U.S. BANK PROFITS FALL ALMOST 70 PERCENT IN FIRST QUARTER

With the Wall Street line and political hype of the economy rebounding, barely mentioned, and mostly hidden, is the fact that U.S. banks’ profits in the aggregate fell 69.6 percent, down to $18.5 billion, from the quarter a year previous, the Federal Deposit Insurance Corporation reported.
Half of all banks reported falling profits and 7.3 percent of the institutions reported losing money.
The downtrend continues.
“Deteriorating economic activity” prompted banks to write off bad debts and set aside billions to offset possible additional losses in the months ahead, the F.D.I.C. noted, as millions of unemployed workers burn through savings and federal stimulus money and are left unable to pay bills.
Banks wrote off 15 percent more loans in the quarter than a year earlier, driven largely by an 87-percent increase in commercial and industrial loans that were scratched off.
TRENDPOST: Across the pond, HSBC Holdings, parent company of the world’s seventh largest bank, will trigger its plan announced in February to cut 35,000 jobs.

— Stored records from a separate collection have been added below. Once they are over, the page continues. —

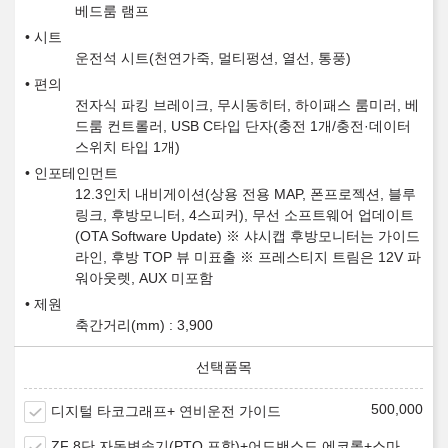
베드룸 램프
시트
운전석 시트(천연가죽, 멀티펑션, 열선, 통풍)
편의
전자식 파킹 브레이크, 무시동히터, 하이패스 룸미러, 베
드룸 컨트롤러, USB C타입 단자(충전 1개/충전·데이터
스위치 타입 1개)
인포테인먼트
12.3인치 내비게이션(상용 전용 MAP, 폰프로젝션, 블루
링크, 후방모니터, 4스피커), 무선 소프트웨어 업데이트
(OTA Software Update) ※ 샤시캡 후방모니터는 가이드
라인, 후방 TOP 뷰 미표출 ※ 프레스티지 트림은 12V 파
워아웃렛, AUX 미포함
제원
축간거리(mm) : 3,900
500,000
디지털 타코그래프+ 연비운전 가이드
ZF 8단 자동변속기(PTO 포함)+어드밴스드 에코롤+스마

The cuts were postponed in March as “all hands on deck” were needed to keep the company functioning during the global economic shutdown.

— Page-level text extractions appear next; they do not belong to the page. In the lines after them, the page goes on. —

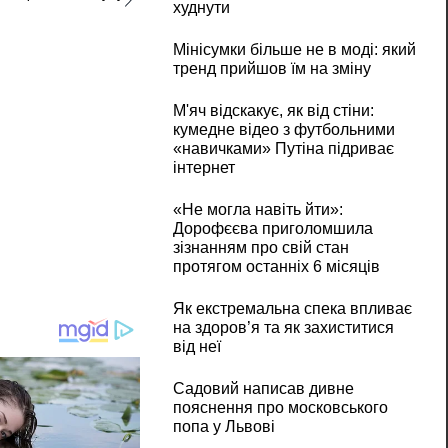
худнути
Мінісумки більше не в моді: який
тренд прийшов їм на зміну
М'яч відскакує, як від стіни:
кумедне відео з футбольними
«навичками» Путіна підриває
інтернет
«Не могла навіть йти»:
Дорофєєва приголомшила
зізнанням про свій стан
протягом останніх 6 місяців
Як екстремальна спека впливає
на здоров’я та як захиститися
від неї
Садовий написав дивне
пояснення про московського
попа у Львові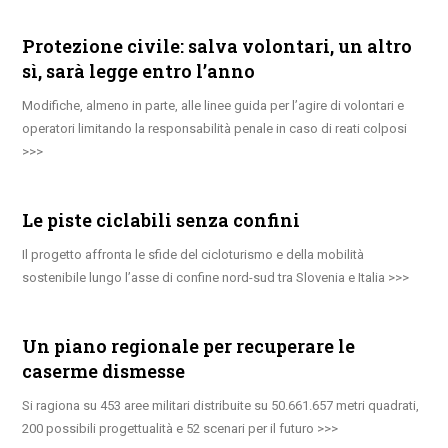
Protezione civile: salva volontari, un altro
sì, sarà legge entro l’anno
Modifiche, almeno in parte, alle linee guida per l’agire di volontari e
operatori limitando la responsabilità penale in caso di reati colposi
Le piste ciclabili senza confini
Il progetto affronta le sfide del cicloturismo e della mobilità
sostenibile lungo l’asse di confine nord-sud tra Slovenia e Italia
Un piano regionale per recuperare le
caserme dismesse
Si ragiona su 453 aree militari distribuite su 50.661.657 metri quadrati,
200 possibili progettualità e 52 scenari per il futuro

The company reaffirmed its plan to sell its French banking division and halve its U.S. investment banking business, including closing about 70 of its 229 U.S. offices.

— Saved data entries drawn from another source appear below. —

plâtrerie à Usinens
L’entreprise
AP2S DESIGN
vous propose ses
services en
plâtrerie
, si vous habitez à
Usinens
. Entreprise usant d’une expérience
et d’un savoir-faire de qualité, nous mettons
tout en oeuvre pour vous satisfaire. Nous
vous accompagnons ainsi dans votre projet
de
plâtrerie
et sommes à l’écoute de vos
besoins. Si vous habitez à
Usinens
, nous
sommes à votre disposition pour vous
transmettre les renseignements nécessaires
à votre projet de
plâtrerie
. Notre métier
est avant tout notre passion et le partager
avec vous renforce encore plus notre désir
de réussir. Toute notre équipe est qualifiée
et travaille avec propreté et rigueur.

The job cuts and change of focus were “always a question of not if, but when,” CEO Noel Quinn wrote in a note to employees. “The measures we announced in February are even more necessary today.”
HSBC’s $1.79-billion first-quarter profit this year was 57 percent below that of a year earlier and resulted, in part, from a $3-billion reserve the bank set aside to cover loans that might have gone bad during the economic lockdown.
HSBC has supported China’s new civil liberties restrictions on citizens of Hong Kong, which has created controversy in Europe and the U.S. China and Hong Kong are the bank’s two main profit centers.